§ AVAILABLE RECORDS
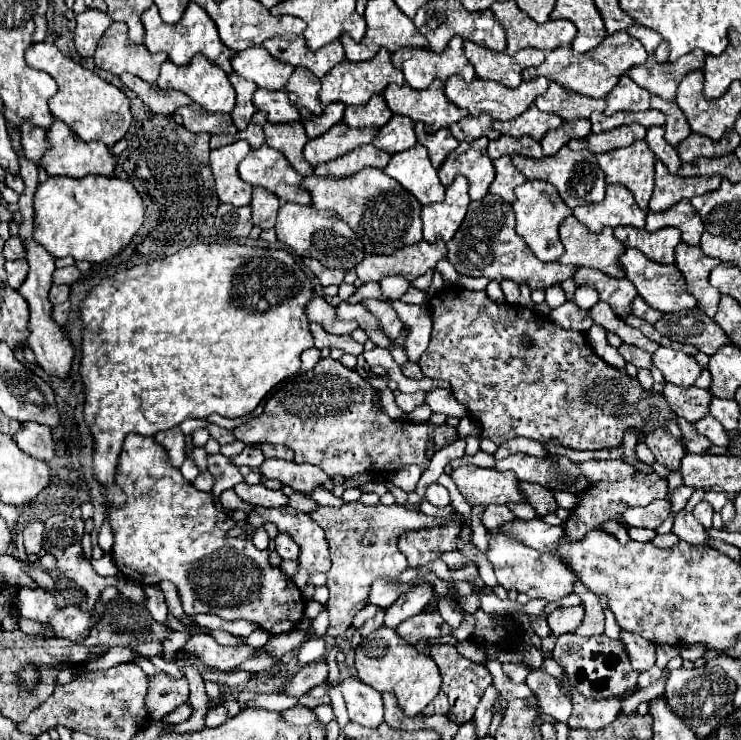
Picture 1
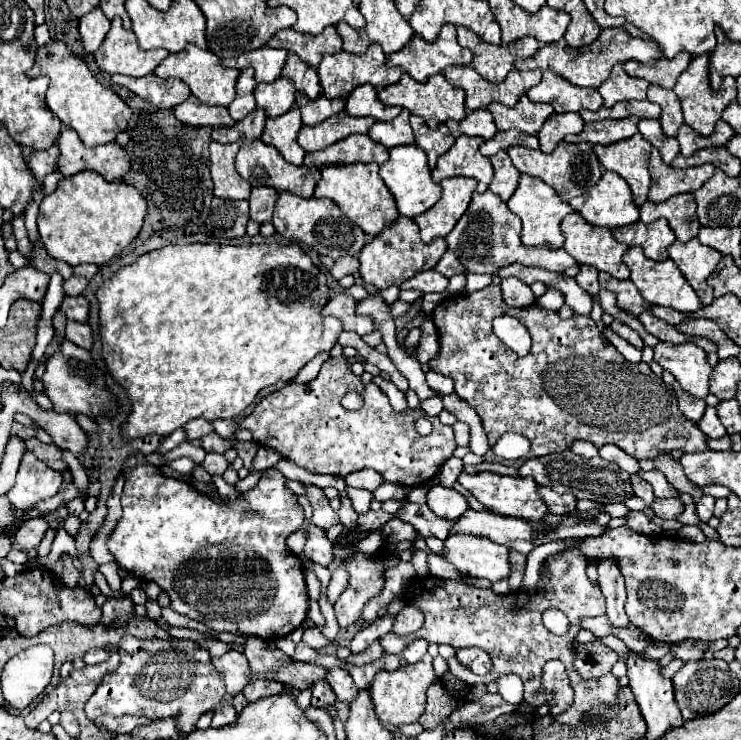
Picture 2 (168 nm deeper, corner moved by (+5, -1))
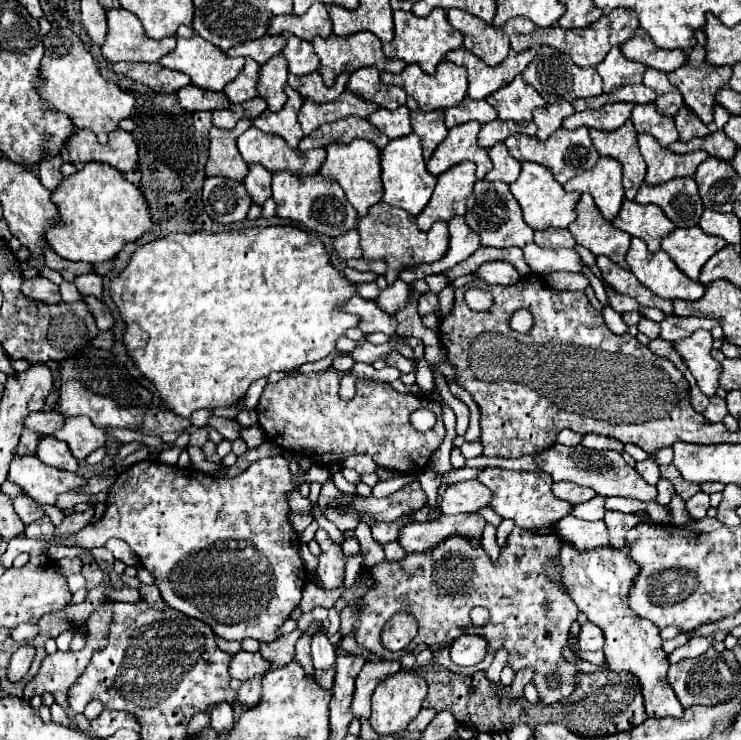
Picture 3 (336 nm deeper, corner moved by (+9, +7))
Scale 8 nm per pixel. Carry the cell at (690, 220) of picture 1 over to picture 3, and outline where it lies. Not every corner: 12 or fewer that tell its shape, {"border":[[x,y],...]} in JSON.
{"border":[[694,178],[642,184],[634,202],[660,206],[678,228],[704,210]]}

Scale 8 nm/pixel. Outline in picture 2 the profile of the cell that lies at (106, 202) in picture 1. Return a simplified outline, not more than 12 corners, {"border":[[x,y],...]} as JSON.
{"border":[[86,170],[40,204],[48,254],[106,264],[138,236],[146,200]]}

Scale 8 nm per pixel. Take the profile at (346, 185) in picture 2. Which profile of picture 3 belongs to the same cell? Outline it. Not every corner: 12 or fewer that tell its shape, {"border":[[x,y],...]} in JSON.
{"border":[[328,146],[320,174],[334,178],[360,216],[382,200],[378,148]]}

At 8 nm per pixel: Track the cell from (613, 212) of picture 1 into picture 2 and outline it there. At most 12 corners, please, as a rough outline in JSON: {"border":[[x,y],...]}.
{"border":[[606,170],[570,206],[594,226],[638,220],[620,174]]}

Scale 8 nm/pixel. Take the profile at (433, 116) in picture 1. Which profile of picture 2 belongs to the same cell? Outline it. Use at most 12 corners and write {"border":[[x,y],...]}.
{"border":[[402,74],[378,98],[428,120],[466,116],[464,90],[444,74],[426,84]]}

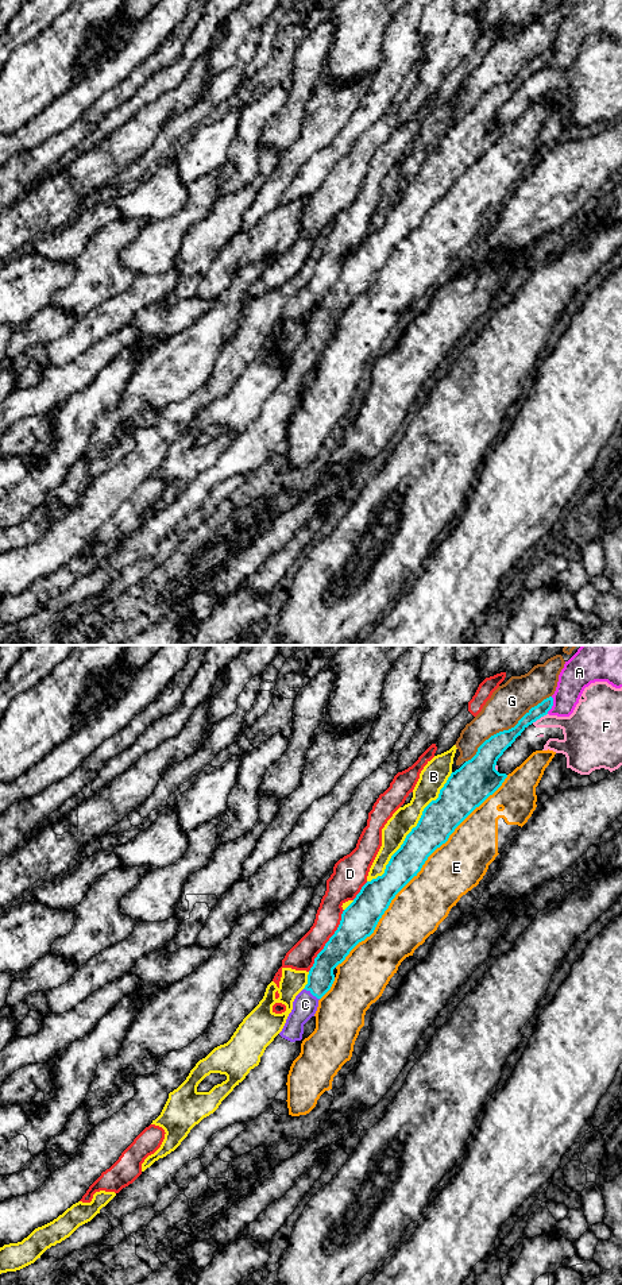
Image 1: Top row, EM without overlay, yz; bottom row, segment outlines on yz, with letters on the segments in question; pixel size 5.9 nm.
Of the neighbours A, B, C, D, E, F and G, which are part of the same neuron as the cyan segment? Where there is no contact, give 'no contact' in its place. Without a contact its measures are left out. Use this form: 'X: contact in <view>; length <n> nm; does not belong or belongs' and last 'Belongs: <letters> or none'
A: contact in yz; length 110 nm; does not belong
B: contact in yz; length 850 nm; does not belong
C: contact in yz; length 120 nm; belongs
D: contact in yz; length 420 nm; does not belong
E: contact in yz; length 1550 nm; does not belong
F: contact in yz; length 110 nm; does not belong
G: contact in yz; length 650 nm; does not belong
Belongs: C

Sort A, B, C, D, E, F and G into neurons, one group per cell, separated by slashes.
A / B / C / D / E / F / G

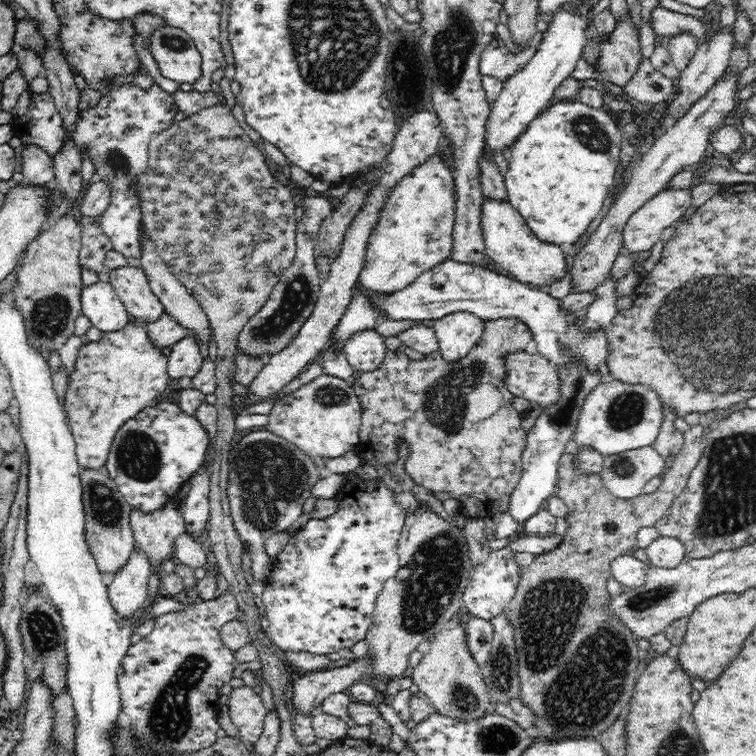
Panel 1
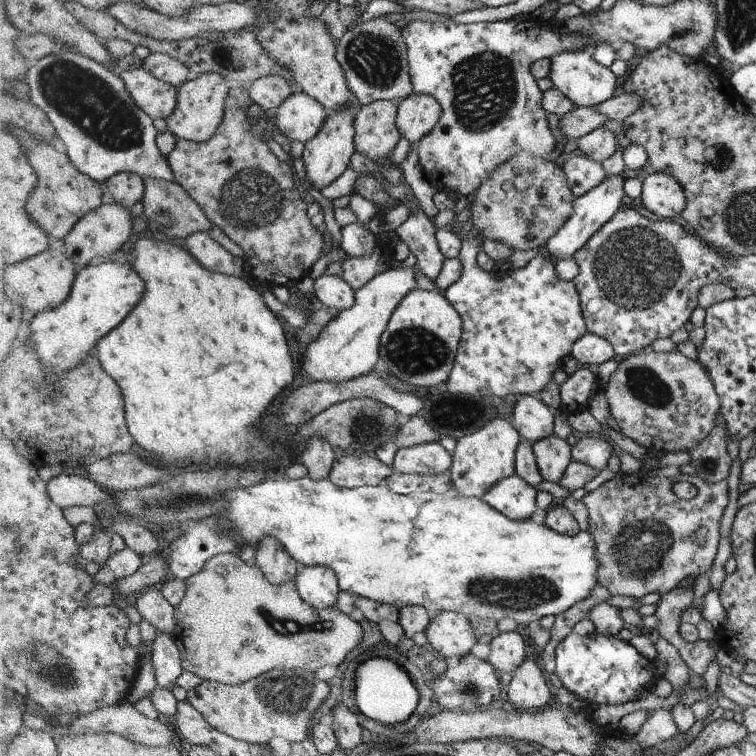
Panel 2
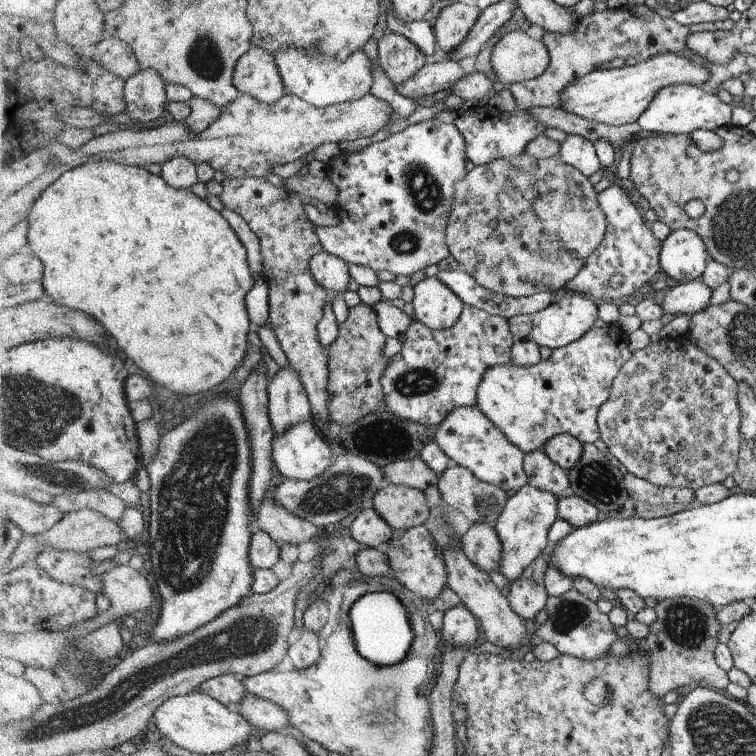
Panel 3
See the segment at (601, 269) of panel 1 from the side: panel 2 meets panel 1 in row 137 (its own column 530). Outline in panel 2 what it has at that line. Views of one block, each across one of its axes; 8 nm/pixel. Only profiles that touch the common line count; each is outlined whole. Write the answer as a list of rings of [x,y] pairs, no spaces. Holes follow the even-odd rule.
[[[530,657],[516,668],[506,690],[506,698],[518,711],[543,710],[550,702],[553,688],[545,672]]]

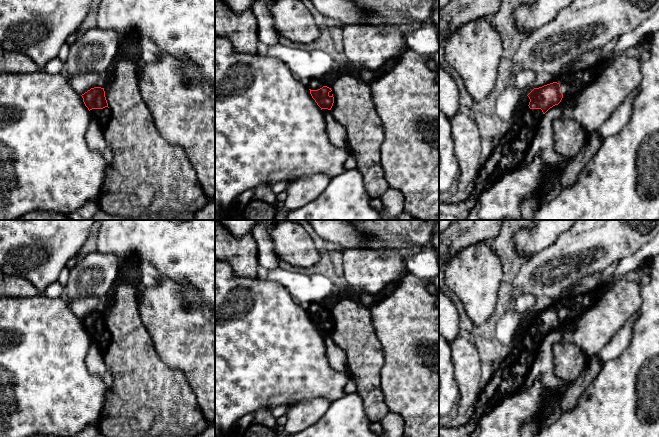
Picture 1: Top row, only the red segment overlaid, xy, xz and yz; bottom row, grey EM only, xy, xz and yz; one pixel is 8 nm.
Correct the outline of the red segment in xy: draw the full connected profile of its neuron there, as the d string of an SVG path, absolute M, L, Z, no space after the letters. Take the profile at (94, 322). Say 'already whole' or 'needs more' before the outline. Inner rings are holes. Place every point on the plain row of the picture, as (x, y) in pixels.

§ PROBLEM TO SOLVE
Although the records above contain pictures, the copy must not; set down exactly the lines from the one with "Picture 2 (168" up to and including the one with "Image 1: Top".

§ EXERCISE SOLUTION
Picture 2 (168 nm deeper, corner moved by (+5, -1))
Picture 3 (336 nm deeper, corner moved by (+9, +7))
Scale 8 nm per pixel. Carry the cell at (690, 220) of picture 1 over to picture 3, and outline where it lies. Not every corner: 12 or fewer that tell its shape, {"border":[[x,y],...]} in JSON.
{"border":[[694,178],[642,184],[634,202],[660,206],[678,228],[704,210]]}

Scale 8 nm/pixel. Outline in picture 2 the profile of the cell that lies at (106, 202) in picture 1. Return a simplified outline, not more than 12 corners, {"border":[[x,y],...]} as JSON.
{"border":[[86,170],[40,204],[48,254],[106,264],[138,236],[146,200]]}

Scale 8 nm per pixel. Take the profile at (346, 185) in picture 2. Which profile of picture 3 belongs to the same cell? Outline it. Not every corner: 12 or fewer that tell its shape, {"border":[[x,y],...]} in JSON.
{"border":[[328,146],[320,174],[334,178],[360,216],[382,200],[378,148]]}

At 8 nm per pixel: Track the cell from (613, 212) of picture 1 into picture 2 and outline it there. At most 12 corners, please, as a rough outline in JSON: {"border":[[x,y],...]}.
{"border":[[606,170],[570,206],[594,226],[638,220],[620,174]]}

Scale 8 nm/pixel. Take the profile at (433, 116) in picture 1. Which profile of picture 2 belongs to the same cell? Outline it. Use at most 12 corners and write {"border":[[x,y],...]}.
{"border":[[402,74],[378,98],[428,120],[466,116],[464,90],[444,74],[426,84]]}

Image 1: Top row, EM without overlay, yz; bottom row, segment outlines on yz, with letters on the segments in question; pixel size 5.9 nm.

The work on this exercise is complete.